> _TASK GOAL_:
Update the lines from the one containing "The direction in which the front of the two-story" through the end of the records by changing "ahead" to "forward", and give those lines again with nothing else altered.

> _Data records_:
========================================================================

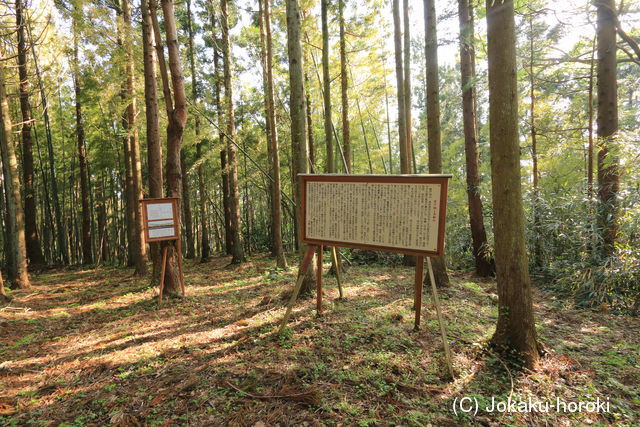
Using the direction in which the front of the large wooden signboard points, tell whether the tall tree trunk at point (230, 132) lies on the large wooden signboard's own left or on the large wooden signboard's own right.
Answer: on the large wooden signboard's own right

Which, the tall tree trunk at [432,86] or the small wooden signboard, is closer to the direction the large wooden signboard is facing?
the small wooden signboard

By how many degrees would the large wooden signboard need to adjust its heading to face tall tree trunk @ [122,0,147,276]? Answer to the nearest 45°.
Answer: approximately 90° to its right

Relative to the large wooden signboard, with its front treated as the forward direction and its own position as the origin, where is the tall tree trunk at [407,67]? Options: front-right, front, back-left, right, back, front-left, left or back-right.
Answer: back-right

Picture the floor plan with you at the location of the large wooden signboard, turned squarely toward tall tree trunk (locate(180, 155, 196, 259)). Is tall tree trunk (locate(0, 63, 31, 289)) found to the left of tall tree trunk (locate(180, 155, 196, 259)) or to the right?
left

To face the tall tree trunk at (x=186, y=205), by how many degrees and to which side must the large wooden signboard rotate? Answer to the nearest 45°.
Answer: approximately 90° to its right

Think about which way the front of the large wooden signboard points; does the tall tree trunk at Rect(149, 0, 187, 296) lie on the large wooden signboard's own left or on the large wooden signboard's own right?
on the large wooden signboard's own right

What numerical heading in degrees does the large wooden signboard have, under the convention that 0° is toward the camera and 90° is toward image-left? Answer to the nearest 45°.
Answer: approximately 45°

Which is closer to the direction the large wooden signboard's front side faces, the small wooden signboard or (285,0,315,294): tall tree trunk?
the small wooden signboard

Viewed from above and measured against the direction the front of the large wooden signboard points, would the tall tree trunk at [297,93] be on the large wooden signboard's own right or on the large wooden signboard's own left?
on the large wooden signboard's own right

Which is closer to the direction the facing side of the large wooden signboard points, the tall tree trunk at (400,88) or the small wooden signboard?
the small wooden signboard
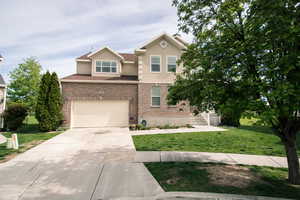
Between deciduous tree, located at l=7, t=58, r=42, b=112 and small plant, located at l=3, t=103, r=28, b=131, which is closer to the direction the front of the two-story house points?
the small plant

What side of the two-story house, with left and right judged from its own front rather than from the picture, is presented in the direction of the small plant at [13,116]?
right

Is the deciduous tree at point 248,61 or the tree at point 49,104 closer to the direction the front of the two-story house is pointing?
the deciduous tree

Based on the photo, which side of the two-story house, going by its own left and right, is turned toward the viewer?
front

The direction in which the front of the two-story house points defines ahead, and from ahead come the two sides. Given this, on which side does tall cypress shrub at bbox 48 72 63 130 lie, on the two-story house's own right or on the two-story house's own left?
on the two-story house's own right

========================================================================

> _RESULT BELOW_:
The direction in which the front of the two-story house points defines forward, and from forward come the two sides. Given this, on which side does tall cypress shrub at bbox 48 72 63 130 lie, on the two-story house's own right or on the two-story house's own left?
on the two-story house's own right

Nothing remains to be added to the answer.